> _THE TASK_:
Print out the data below with every line intact.

> _INPUT MATERIAL_:
= = =
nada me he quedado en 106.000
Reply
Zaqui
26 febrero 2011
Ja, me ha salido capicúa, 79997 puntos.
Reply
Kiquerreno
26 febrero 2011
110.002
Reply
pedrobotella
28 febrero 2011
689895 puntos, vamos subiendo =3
= = =
> _RESPONSE_:
nada me he quedado en 106.000
Reply
Zaqui
26 febrero 2011
Ja, me ha salido capicúa, 79997 puntos.
Reply
Kiquerreno
26 febrero 2011
110.002
Reply
pedrobotella
28 febrero 2011
689895 puntos, vamos subiendo =3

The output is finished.